**Задание:** Согласно выбранному отрывку, за что Алешке не велено давать денег?

**Выбранный отрывок:**
——

"…У тебя, т. е. в вашем Никитском доме я еще не был. Не хочу, чтоб холопья ваши знали о моем приезде; да не хочу от них узнать о приезде Нат. Ив., иначе должен буду к ней явиться и иметь с нею необходимую сцену; она все жалуется по Москве на мое корыстолюбие, да полно, я слушаться ее не намерен. Цалую тебя и прошу ходить взад и вперед по гостиной, во дворец не ездить и на балах не плясать. Христос с тобой" (10 декабря 1831 года).
"Оба письма твои получил я вдруг и оба меня огорчили и осердили. Василий врет, что он истратил на меня 200 рублей. Алешке я денег давать не велел, за его дурное поведение. За стол я заплачу по моему приезду; никто тебя не просил платить мои долги. Скажи от меня людям (т. е. Василию и Алешке), что я ими очень недоволен. Я не велел им тебя беспокоить, а они, как я вижу, обрадовались моему отсутствию…
Дела мои затруднительны. Нащокин запутал дела свои более нежели мы полагали. У него три или четыре прожекта, из коих ни на единый он еще не решился. К деду твоему явиться я не намерен. А делу его постараюсь помешать. Тебя, мой ангел, люблю так, что выразить не могу; с тех пор как здесь, я только и думаю как бы удрать в П. Б. к тебе женка моя.

——

**Предоставленные материалы:**

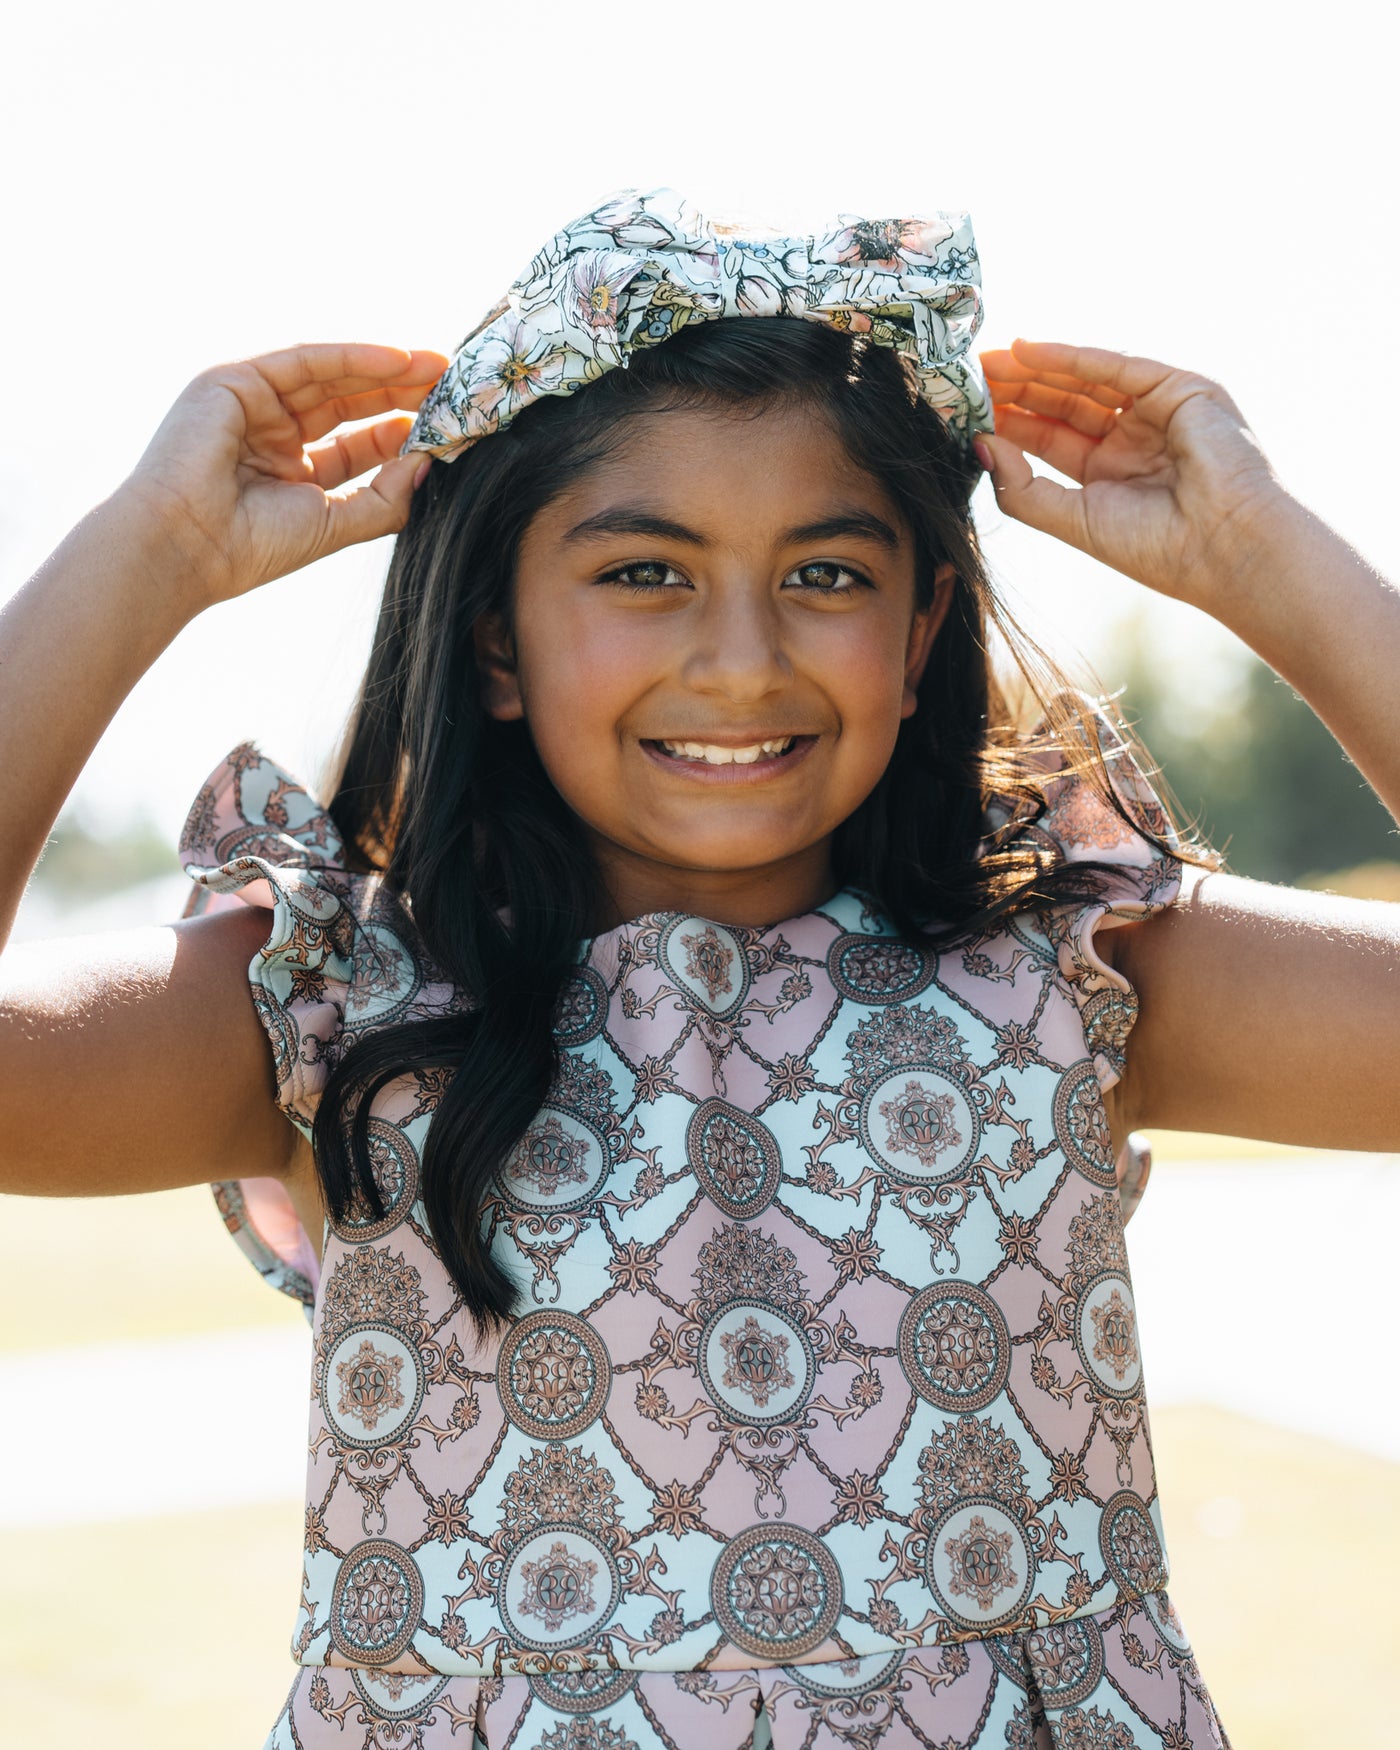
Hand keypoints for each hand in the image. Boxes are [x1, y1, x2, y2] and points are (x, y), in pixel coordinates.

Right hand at [121, 343, 448, 607]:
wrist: (187, 546)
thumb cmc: (253, 546)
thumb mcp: (336, 524)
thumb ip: (386, 498)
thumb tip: (430, 464)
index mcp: (292, 473)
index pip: (359, 443)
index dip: (403, 431)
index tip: (449, 427)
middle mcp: (273, 435)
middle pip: (350, 403)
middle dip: (402, 392)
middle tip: (453, 386)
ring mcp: (254, 405)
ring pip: (333, 377)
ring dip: (388, 369)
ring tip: (439, 369)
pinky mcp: (236, 380)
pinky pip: (307, 360)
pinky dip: (354, 356)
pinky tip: (399, 359)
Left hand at [976, 340, 1286, 607]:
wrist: (1225, 548)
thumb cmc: (1157, 547)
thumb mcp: (1074, 521)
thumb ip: (1023, 490)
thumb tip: (981, 448)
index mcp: (1108, 475)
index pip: (1049, 437)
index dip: (1008, 421)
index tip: (964, 410)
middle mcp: (1131, 439)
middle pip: (1062, 403)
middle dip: (1016, 389)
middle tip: (967, 377)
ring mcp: (1155, 412)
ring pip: (1084, 381)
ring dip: (1035, 369)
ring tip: (986, 361)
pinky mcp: (1179, 389)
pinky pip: (1115, 366)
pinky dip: (1071, 357)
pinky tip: (1026, 351)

——

**Решение задачи:** За его дурное поведение.